In its report, the reviewers especially mentioned the strategy of the UCMR leadership, namely the “distinguished first Director of UCMR”, professor Bernt Eric Uhlin, who had the aim “to build on what was already strong and then hire the best people”. UCMR was early out to develop model systems to identify new control strategies to combat antimicrobial resistance. The evaluation panel was so impressed by the centre’s research performance that it judged it as “one of the jewels in the crown” of the Linnaeus Centres.
“We are indeed very pleased with the panel´s rating of UCMR as a Centre of Excellence with top qualities. This gives us strong encouragement for the continued development of a vivid and strong research environment among UCMR researchers”, commented Bernt Eric Uhlin
The panel also was asked to identify the top three universities that can serve as good examples for both hosting CoE´s but also for using the investment to further their international competitiveness. Here, Umeå University was ranked among the top three universities, based on criteria which addressed organization, management, knowledge transfer, collaboration and communication, and added value of the CoE.
Umeå Centre for Microbial Research (UCMR) was awarded a Linnaeus Grant of 90 million SEK for the period of 2008-2018 from the Swedish Research Council.

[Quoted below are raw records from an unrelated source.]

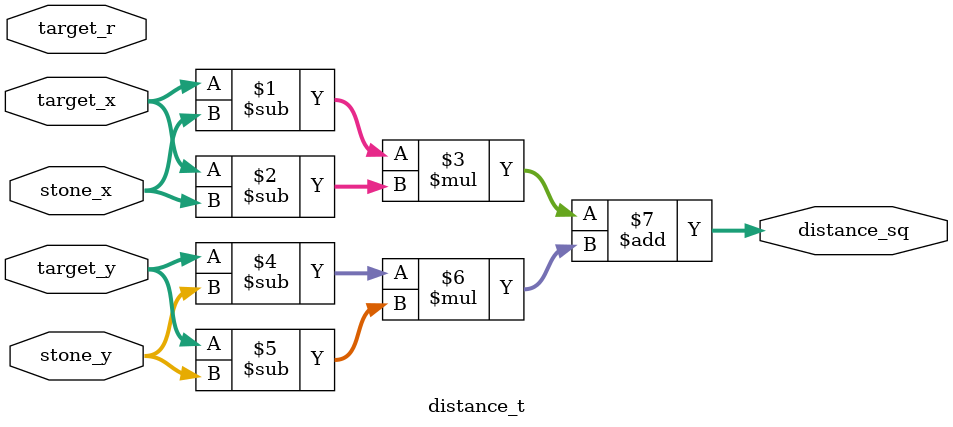
<source format=v>
`timescale 1ns / 1ps

module distance_t(
input signed [10:0] target_x, target_y, target_r, 
input signed [10:0] stone_x, stone_y,
output [21:0] distance_sq
);

assign distance_sq = (((target_x-stone_x)*(target_x-stone_x)) + ((target_y-stone_y)*(target_y-stone_y)));
//assign distance_sq = (distance_t >= target_r * target_r) ? 1000000 : distance_t;

endmodule

</source>
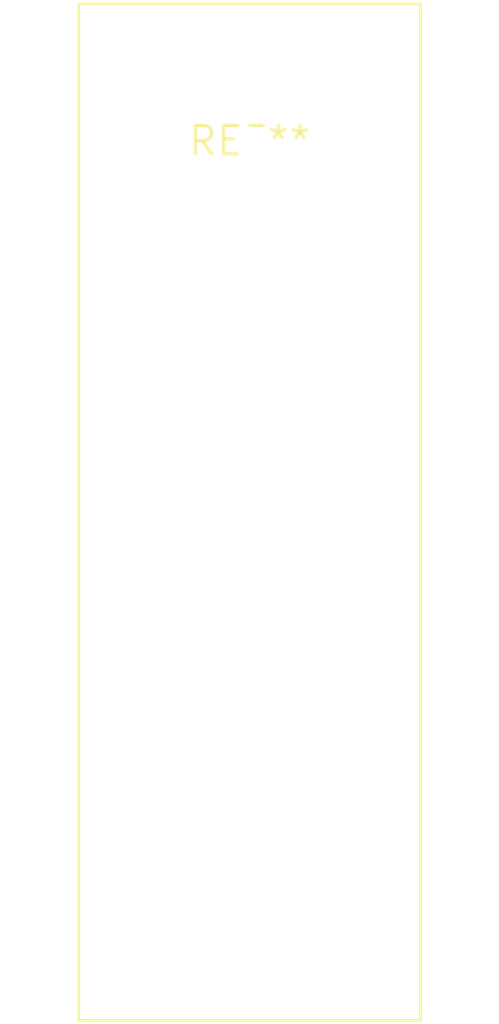
<source format=kicad_pcb>
(kicad_pcb (version 20240108) (generator pcbnew)

  (general
    (thickness 1.6)
  )

  (paper "A4")
  (layers
    (0 "F.Cu" signal)
    (31 "B.Cu" signal)
    (32 "B.Adhes" user "B.Adhesive")
    (33 "F.Adhes" user "F.Adhesive")
    (34 "B.Paste" user)
    (35 "F.Paste" user)
    (36 "B.SilkS" user "B.Silkscreen")
    (37 "F.SilkS" user "F.Silkscreen")
    (38 "B.Mask" user)
    (39 "F.Mask" user)
    (40 "Dwgs.User" user "User.Drawings")
    (41 "Cmts.User" user "User.Comments")
    (42 "Eco1.User" user "User.Eco1")
    (43 "Eco2.User" user "User.Eco2")
    (44 "Edge.Cuts" user)
    (45 "Margin" user)
    (46 "B.CrtYd" user "B.Courtyard")
    (47 "F.CrtYd" user "F.Courtyard")
    (48 "B.Fab" user)
    (49 "F.Fab" user)
    (50 "User.1" user)
    (51 "User.2" user)
    (52 "User.3" user)
    (53 "User.4" user)
    (54 "User.5" user)
    (55 "User.6" user)
    (56 "User.7" user)
    (57 "User.8" user)
    (58 "User.9" user)
  )

  (setup
    (pad_to_mask_clearance 0)
    (pcbplotparams
      (layerselection 0x00010fc_ffffffff)
      (plot_on_all_layers_selection 0x0000000_00000000)
      (disableapertmacros false)
      (usegerberextensions false)
      (usegerberattributes false)
      (usegerberadvancedattributes false)
      (creategerberjobfile false)
      (dashed_line_dash_ratio 12.000000)
      (dashed_line_gap_ratio 3.000000)
      (svgprecision 4)
      (plotframeref false)
      (viasonmask false)
      (mode 1)
      (useauxorigin false)
      (hpglpennumber 1)
      (hpglpenspeed 20)
      (hpglpendiameter 15.000000)
      (dxfpolygonmode false)
      (dxfimperialunits false)
      (dxfusepcbnewfont false)
      (psnegative false)
      (psa4output false)
      (plotreference false)
      (plotvalue false)
      (plotinvisibletext false)
      (sketchpadsonfab false)
      (subtractmaskfromsilk false)
      (outputformat 1)
      (mirror false)
      (drillshape 1)
      (scaleselection 1)
      (outputdirectory "")
    )
  )

  (net 0 "")

  (footprint "Filter_Schaffner_FN406" (layer "F.Cu") (at 0 0))

)

</source>
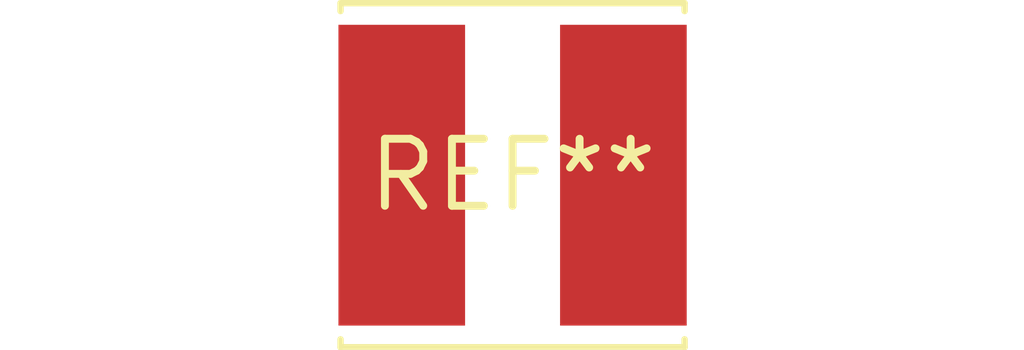
<source format=kicad_pcb>
(kicad_pcb (version 20240108) (generator pcbnew)

  (general
    (thickness 1.6)
  )

  (paper "A4")
  (layers
    (0 "F.Cu" signal)
    (31 "B.Cu" signal)
    (32 "B.Adhes" user "B.Adhesive")
    (33 "F.Adhes" user "F.Adhesive")
    (34 "B.Paste" user)
    (35 "F.Paste" user)
    (36 "B.SilkS" user "B.Silkscreen")
    (37 "F.SilkS" user "F.Silkscreen")
    (38 "B.Mask" user)
    (39 "F.Mask" user)
    (40 "Dwgs.User" user "User.Drawings")
    (41 "Cmts.User" user "User.Comments")
    (42 "Eco1.User" user "User.Eco1")
    (43 "Eco2.User" user "User.Eco2")
    (44 "Edge.Cuts" user)
    (45 "Margin" user)
    (46 "B.CrtYd" user "B.Courtyard")
    (47 "F.CrtYd" user "F.Courtyard")
    (48 "B.Fab" user)
    (49 "F.Fab" user)
    (50 "User.1" user)
    (51 "User.2" user)
    (52 "User.3" user)
    (53 "User.4" user)
    (54 "User.5" user)
    (55 "User.6" user)
    (56 "User.7" user)
    (57 "User.8" user)
    (58 "User.9" user)
  )

  (setup
    (pad_to_mask_clearance 0)
    (pcbplotparams
      (layerselection 0x00010fc_ffffffff)
      (plot_on_all_layers_selection 0x0000000_00000000)
      (disableapertmacros false)
      (usegerberextensions false)
      (usegerberattributes false)
      (usegerberadvancedattributes false)
      (creategerberjobfile false)
      (dashed_line_dash_ratio 12.000000)
      (dashed_line_gap_ratio 3.000000)
      (svgprecision 4)
      (plotframeref false)
      (viasonmask false)
      (mode 1)
      (useauxorigin false)
      (hpglpennumber 1)
      (hpglpenspeed 20)
      (hpglpendiameter 15.000000)
      (dxfpolygonmode false)
      (dxfimperialunits false)
      (dxfusepcbnewfont false)
      (psnegative false)
      (psa4output false)
      (plotreference false)
      (plotvalue false)
      (plotinvisibletext false)
      (sketchpadsonfab false)
      (subtractmaskfromsilk false)
      (outputformat 1)
      (mirror false)
      (drillshape 1)
      (scaleselection 1)
      (outputdirectory "")
    )
  )

  (net 0 "")

  (footprint "L_Cenker_CKCS6028" (layer "F.Cu") (at 0 0))

)

</source>
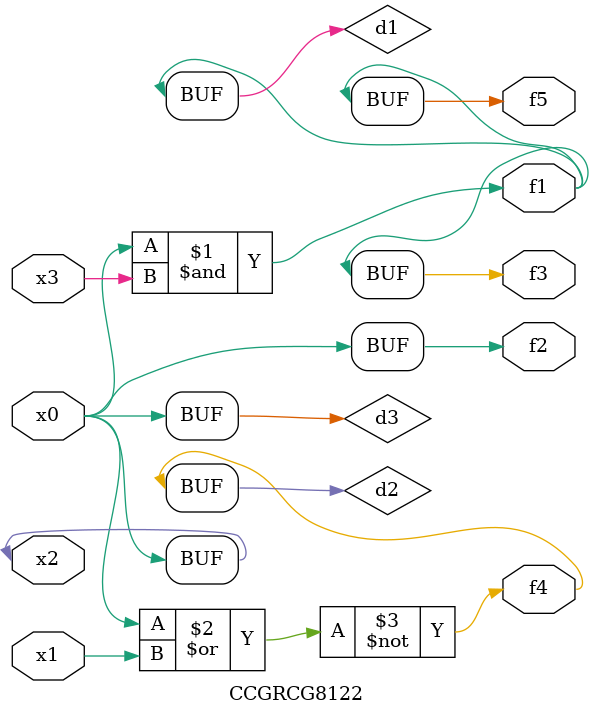
<source format=v>
module CCGRCG8122(
	input x0, x1, x2, x3,
	output f1, f2, f3, f4, f5
);

	wire d1, d2, d3;

	and (d1, x2, x3);
	nor (d2, x0, x1);
	buf (d3, x0, x2);
	assign f1 = d1;
	assign f2 = d3;
	assign f3 = d1;
	assign f4 = d2;
	assign f5 = d1;
endmodule

</source>
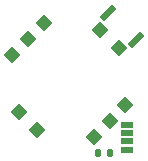
<source format=gbr>
%TF.GenerationSoftware,KiCad,Pcbnew,7.0.6*%
%TF.CreationDate,2024-02-16T19:59:29+01:00*%
%TF.ProjectId,minitari,6d696e69-7461-4726-992e-6b696361645f,rev?*%
%TF.SameCoordinates,Original*%
%TF.FileFunction,Paste,Top*%
%TF.FilePolarity,Positive*%
%FSLAX46Y46*%
G04 Gerber Fmt 4.6, Leading zero omitted, Abs format (unit mm)*
G04 Created by KiCad (PCBNEW 7.0.6) date 2024-02-16 19:59:29*
%MOMM*%
%LPD*%
G01*
G04 APERTURE LIST*
G04 Aperture macros list*
%AMRoundRect*
0 Rectangle with rounded corners*
0 $1 Rounding radius*
0 $2 $3 $4 $5 $6 $7 $8 $9 X,Y pos of 4 corners*
0 Add a 4 corners polygon primitive as box body*
4,1,4,$2,$3,$4,$5,$6,$7,$8,$9,$2,$3,0*
0 Add four circle primitives for the rounded corners*
1,1,$1+$1,$2,$3*
1,1,$1+$1,$4,$5*
1,1,$1+$1,$6,$7*
1,1,$1+$1,$8,$9*
0 Add four rect primitives between the rounded corners*
20,1,$1+$1,$2,$3,$4,$5,0*
20,1,$1+$1,$4,$5,$6,$7,0*
20,1,$1+$1,$6,$7,$8,$9,0*
20,1,$1+$1,$8,$9,$2,$3,0*%
%AMRotRect*
0 Rectangle, with rotation*
0 The origin of the aperture is its center*
0 $1 length*
0 $2 width*
0 $3 Rotation angle, in degrees counterclockwise*
0 Add horizontal line*
21,1,$1,$2,0,0,$3*%
G04 Aperture macros list end*
%ADD10RotRect,0.550000X1.500000X135.000000*%
%ADD11RoundRect,0.147500X0.147500X0.172500X-0.147500X0.172500X-0.147500X-0.172500X0.147500X-0.172500X0*%
%ADD12R,1.000000X0.500000*%
%ADD13RotRect,1.000000X1.000000X225.000000*%
G04 APERTURE END LIST*
D10*
%TO.C,SW3*%
X125066726Y-67996016D03*
X122733274Y-65733274D03*
%TD*%
D11*
%TO.C,D1*%
X122885000Y-77600000D03*
X121915000Y-77600000D03*
%TD*%
D12*
%TO.C,J3*%
X124300000Y-77275000D03*
X124300000Y-76575000D03*
X124300000Y-75875000D03*
X124300000Y-75175000D03*
%TD*%
D13*
%TO.C,SW1*%
X124208326Y-73521320D03*
X122864823Y-74864823D03*
X121521320Y-76208326D03*
X116712994Y-75642641D03*
X115157359Y-74087006D03*
X114591674Y-69278680D03*
X115935177Y-67935177D03*
X117278680Y-66591674D03*
X122087006Y-67157359D03*
X123642641Y-68712994D03*
%TD*%
M02*

</source>
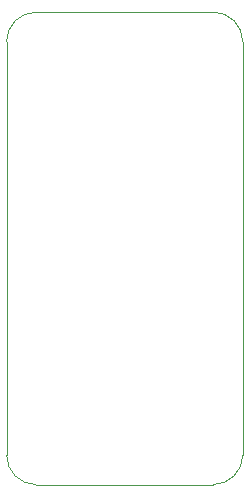
<source format=gbr>
%TF.GenerationSoftware,KiCad,Pcbnew,6.0.9+dfsg-1~bpo11+1*%
%TF.CreationDate,2022-11-11T15:12:30+01:00*%
%TF.ProjectId,013-prototype-board,3031332d-7072-46f7-946f-747970652d62,1*%
%TF.SameCoordinates,Original*%
%TF.FileFunction,Profile,NP*%
%FSLAX46Y46*%
G04 Gerber Fmt 4.6, Leading zero omitted, Abs format (unit mm)*
G04 Created by KiCad (PCBNEW 6.0.9+dfsg-1~bpo11+1) date 2022-11-11 15:12:30*
%MOMM*%
%LPD*%
G01*
G04 APERTURE LIST*
%TA.AperFunction,Profile*%
%ADD10C,0.100000*%
%TD*%
G04 APERTURE END LIST*
D10*
X152500000Y-75000000D02*
G75*
G03*
X150000000Y-77500000I0J-2500000D01*
G01*
X152500000Y-75000000D02*
X167500000Y-75000000D01*
X170000000Y-77500000D02*
G75*
G03*
X167500000Y-75000000I-2500000J0D01*
G01*
X150000000Y-112500000D02*
X150000000Y-77500000D01*
X150000000Y-112500000D02*
G75*
G03*
X152500000Y-115000000I2500000J0D01*
G01*
X170000000Y-77500000D02*
X170000000Y-112500000D01*
X167500000Y-115000000D02*
G75*
G03*
X170000000Y-112500000I0J2500000D01*
G01*
X167500000Y-115000000D02*
X152500000Y-115000000D01*
M02*

</source>
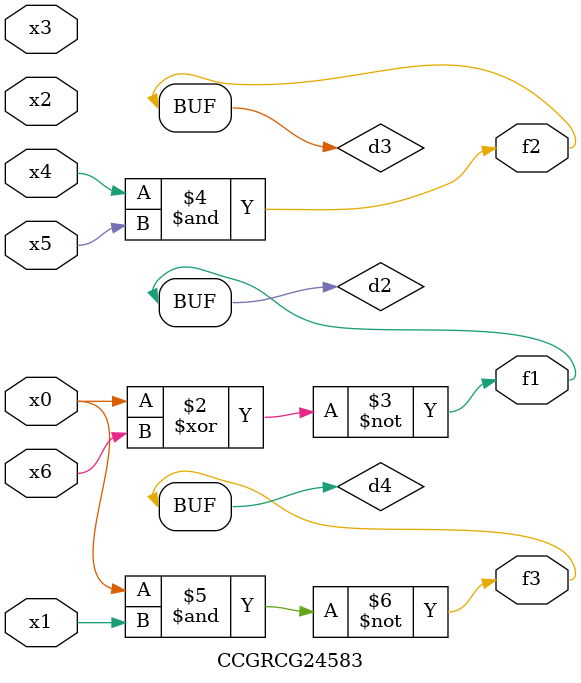
<source format=v>
module CCGRCG24583(
	input x0, x1, x2, x3, x4, x5, x6,
	output f1, f2, f3
);

	wire d1, d2, d3, d4;

	nor (d1, x0);
	xnor (d2, x0, x6);
	and (d3, x4, x5);
	nand (d4, x0, x1);
	assign f1 = d2;
	assign f2 = d3;
	assign f3 = d4;
endmodule

</source>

Initially, a consortium of 16 UCMR principle investigators stood behind an application that was strongly endorsed by the university’s vice-chancellor at that time, Göran Sandberg. UCMR was formed 2004-2005 as a bottom-up initiative with the vision to establish a world-leading and sustainable science environment promoting cutting-edge biomedical research in molecular infection medicine at Umeå University. It included a multi-disciplinary group of research faculty from both the faculty of medicine and the faculty for science and technology. A large number of additional researchers became affiliated to UCMR over the years and by 2019 the UCMR network consisted of more than 80 principle investigators and their research groups.
The UCMR research environment was the basis for establishment of MIMS
Thanks to the UCMR, many excellent scientists were internationally recruited to different departments with life science research in Umeå. And the establishment of The Laboratory for Molecular Infection Medicine Sweden (MIMS) was entirely based on UCMR and its aim towards a world-leading and sustainable science environment in molecular infection medicine. At the onset of MIMS was also the successful recruitment of Emmanuelle Charpentier who did her seminal work on the gene editing tool CRISPR-Cas9 during her time at MIMS and UCMR.